- CHALLENGE
Please copy every line of the records below character for character, leaving out the pictures.

+===+

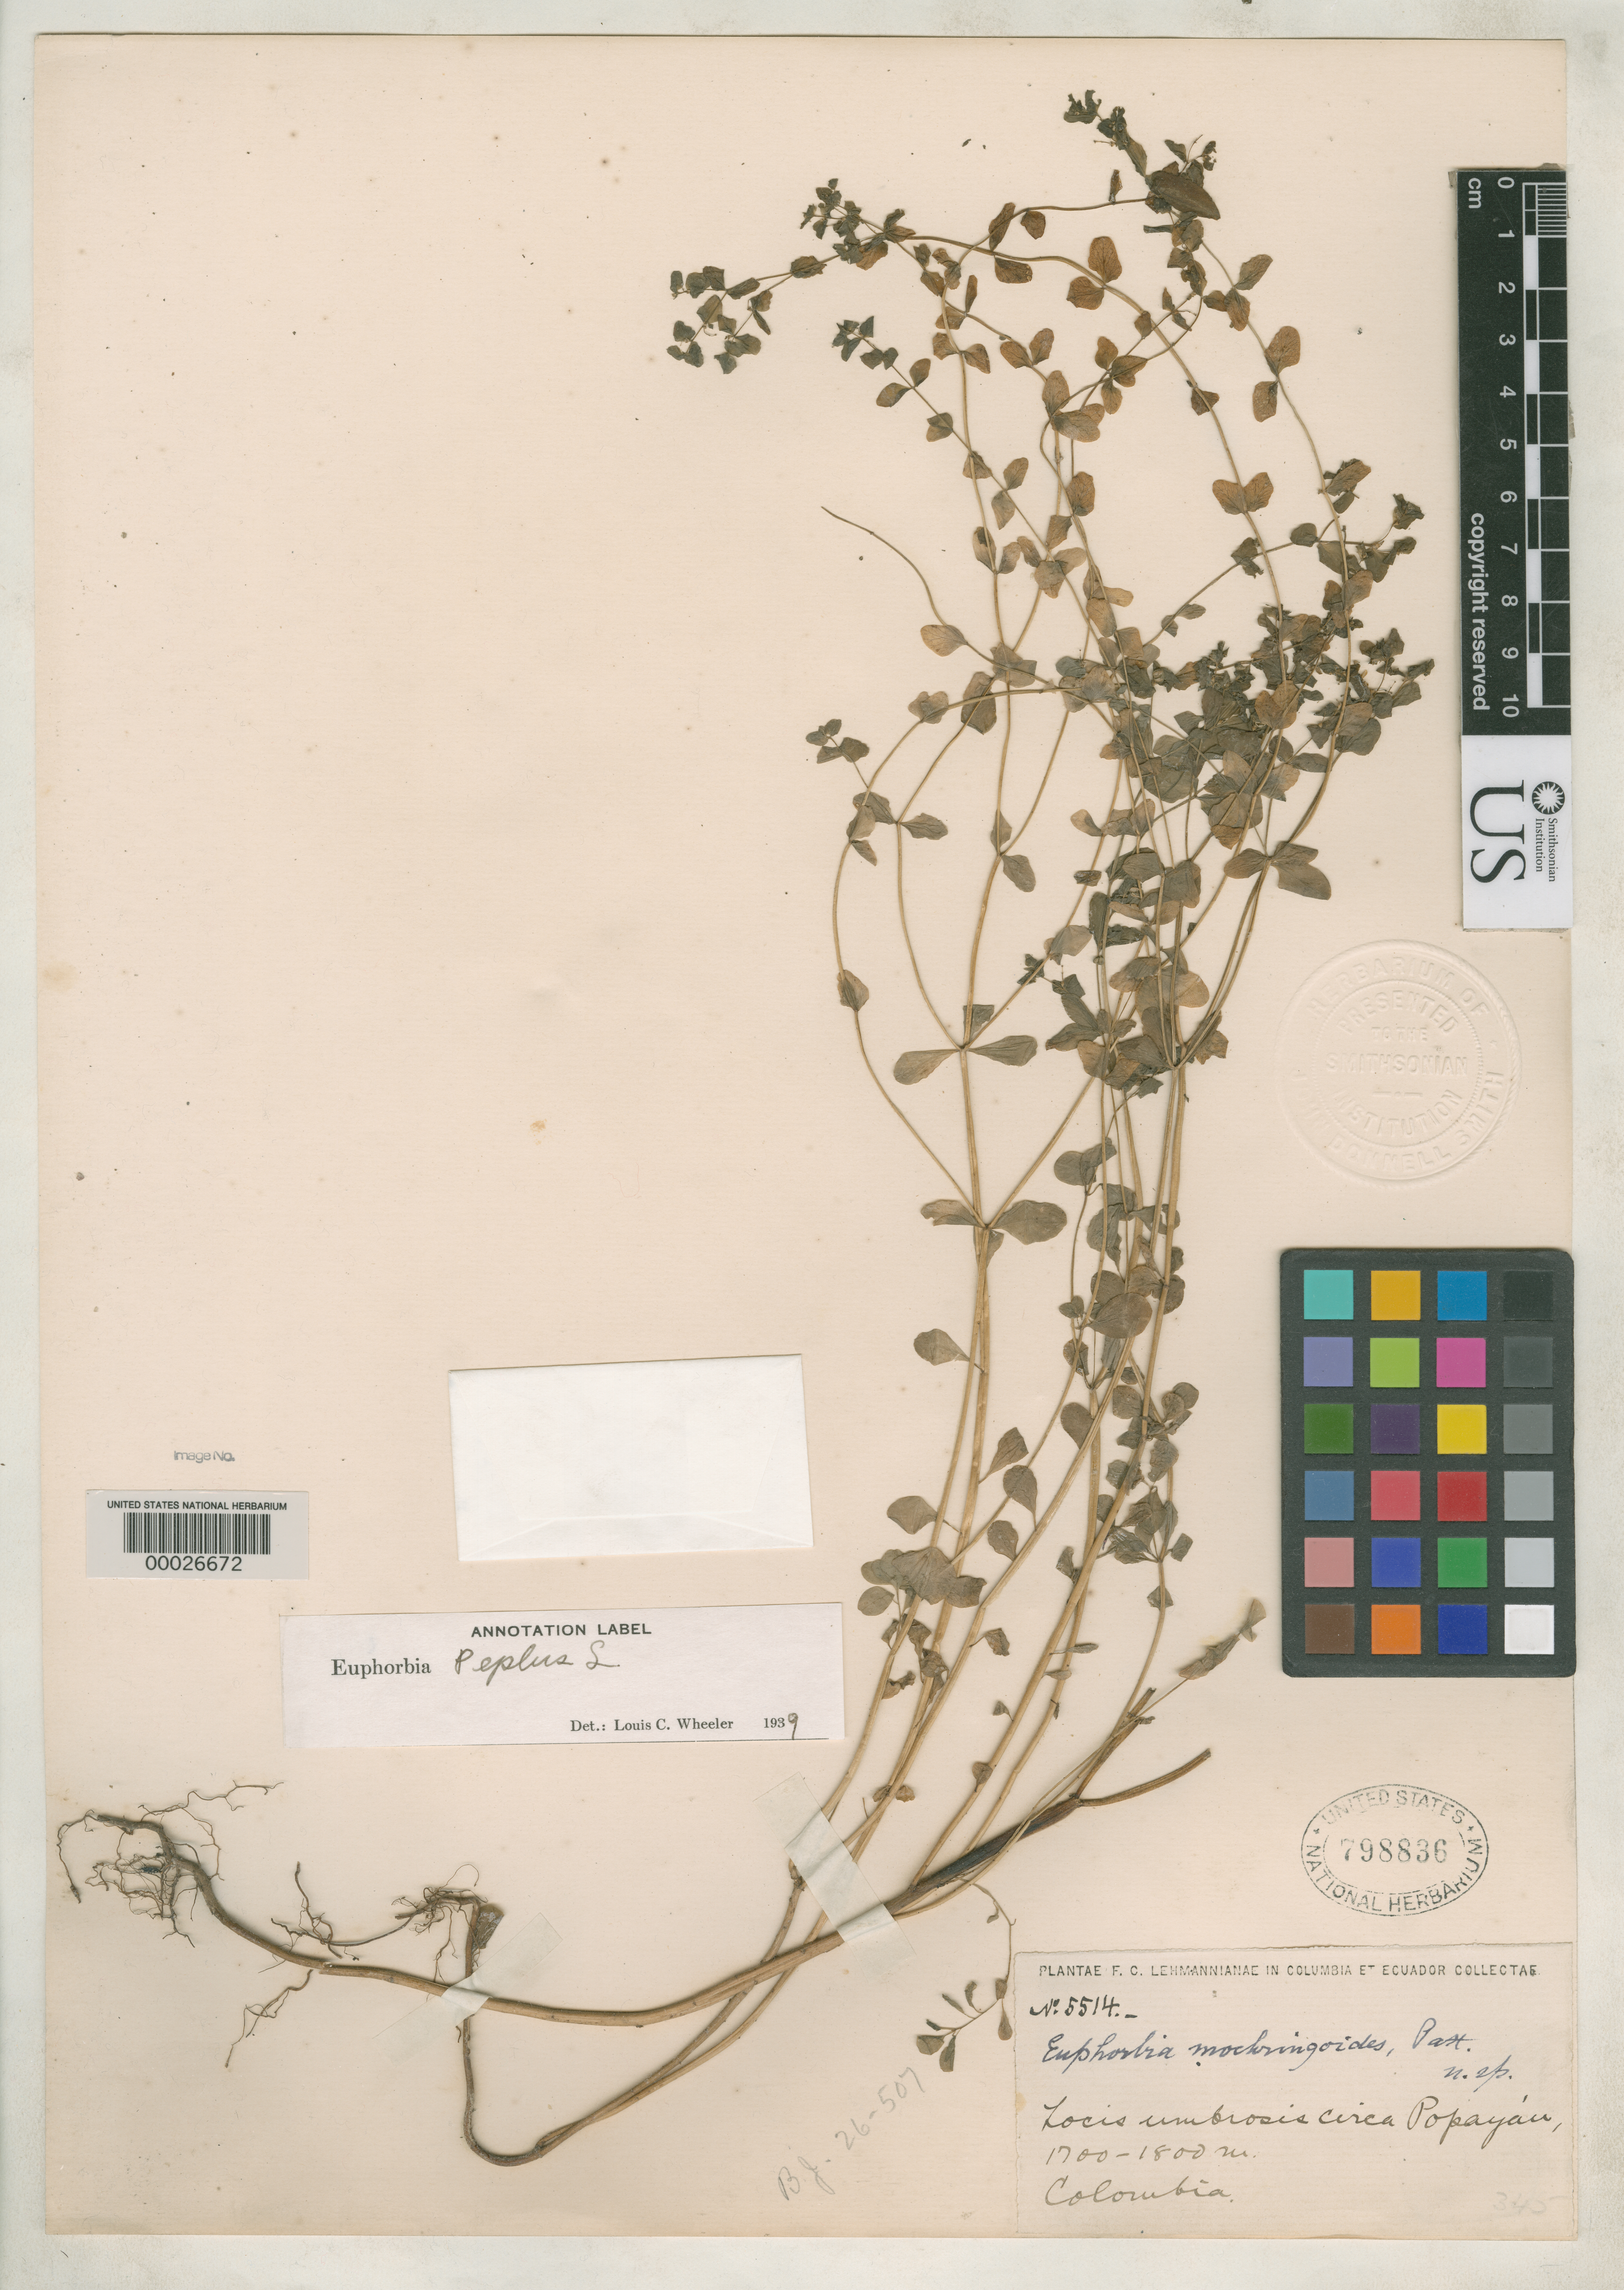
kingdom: Plantae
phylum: Tracheophyta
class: Magnoliopsida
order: Malpighiales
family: Euphorbiaceae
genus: Euphorbia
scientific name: Euphorbia moehringioides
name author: Pax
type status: Isotype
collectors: F. C. Lehmann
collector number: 5514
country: Colombia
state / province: Cauca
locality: Circa Popayan.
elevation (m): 1700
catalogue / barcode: US 798836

+===+

- EXPECTED ANSWER
kingdom: Plantae
phylum: Tracheophyta
class: Magnoliopsida
order: Malpighiales
family: Euphorbiaceae
genus: Euphorbia
scientific name: Euphorbia moehringioides
name author: Pax
type status: Isotype
collectors: F. C. Lehmann
collector number: 5514
country: Colombia
state / province: Cauca
locality: Circa Popayan.
elevation (m): 1700
catalogue / barcode: US 798836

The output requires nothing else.